I know how to find the speed, but my question is on my book, it says that there is no initial vertical velocity. WHy? i think when you kick a rock off the bridge, there is a initial vertical velocity?! so why the vertical initial velocity is 0? hope you can explain it to me.

Thanks.

 

[Astronuc]

The Attempt at a Solution

I know how to find the speed, but my question is on my book, it says that there is no initial vertical velocity. WHy? i think when you kick a rock off the bridge, there is a initial vertical velocity?! so why the vertical initial velocity is 0? hope you can explain it to me.

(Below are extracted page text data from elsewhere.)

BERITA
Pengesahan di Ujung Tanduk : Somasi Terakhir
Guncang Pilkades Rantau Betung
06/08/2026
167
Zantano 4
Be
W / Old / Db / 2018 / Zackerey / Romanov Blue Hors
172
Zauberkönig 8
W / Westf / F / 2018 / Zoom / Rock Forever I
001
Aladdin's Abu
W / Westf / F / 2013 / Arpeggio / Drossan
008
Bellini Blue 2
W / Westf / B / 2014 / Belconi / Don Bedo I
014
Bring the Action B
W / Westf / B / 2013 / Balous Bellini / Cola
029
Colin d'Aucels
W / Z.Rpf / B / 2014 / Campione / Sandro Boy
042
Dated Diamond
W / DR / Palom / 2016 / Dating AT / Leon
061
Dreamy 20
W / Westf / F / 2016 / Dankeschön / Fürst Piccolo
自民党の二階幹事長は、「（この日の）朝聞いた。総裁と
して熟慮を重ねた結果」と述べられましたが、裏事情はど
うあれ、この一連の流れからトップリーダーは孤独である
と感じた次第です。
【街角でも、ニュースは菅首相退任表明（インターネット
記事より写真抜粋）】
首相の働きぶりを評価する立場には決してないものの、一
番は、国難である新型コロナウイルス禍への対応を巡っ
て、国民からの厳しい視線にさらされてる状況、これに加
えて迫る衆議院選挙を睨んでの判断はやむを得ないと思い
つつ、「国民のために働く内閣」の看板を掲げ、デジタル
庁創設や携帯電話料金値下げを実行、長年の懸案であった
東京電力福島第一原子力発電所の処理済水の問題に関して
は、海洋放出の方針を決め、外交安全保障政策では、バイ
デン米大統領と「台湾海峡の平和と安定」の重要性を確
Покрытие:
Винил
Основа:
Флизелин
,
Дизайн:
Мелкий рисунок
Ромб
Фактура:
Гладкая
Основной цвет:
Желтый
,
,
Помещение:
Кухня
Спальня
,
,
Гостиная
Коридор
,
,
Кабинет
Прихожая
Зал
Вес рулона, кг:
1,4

The rock is kicked horizontally (impulsively) off the bridge so that it has a constant horizontal velocity only as it leaves the bridge. It then starts falling vertically with zero initial velocity, as though it was simply released from rest. It then obviously starts accelerating with gravity.

In the time that it take to fall from the point of release to the ground, it also travels 45 m horizontally.

 

[MIA6]

ok, i get it. so the ball travels 321m vertically in free fall?

 

[Astronuc]

ok, i get it. so the ball travels 321m vertically in free fall?

Yes. Constant acceleration, g, with no initial velocity (and perhaps ignoring wind resistance).

 

[MIA6]

but i have a question, because i know that 321m is a path that vertical straight down, but the path that the ball travels is half of the parabola, so if we meansure the curve and the straight line, they won't be the same.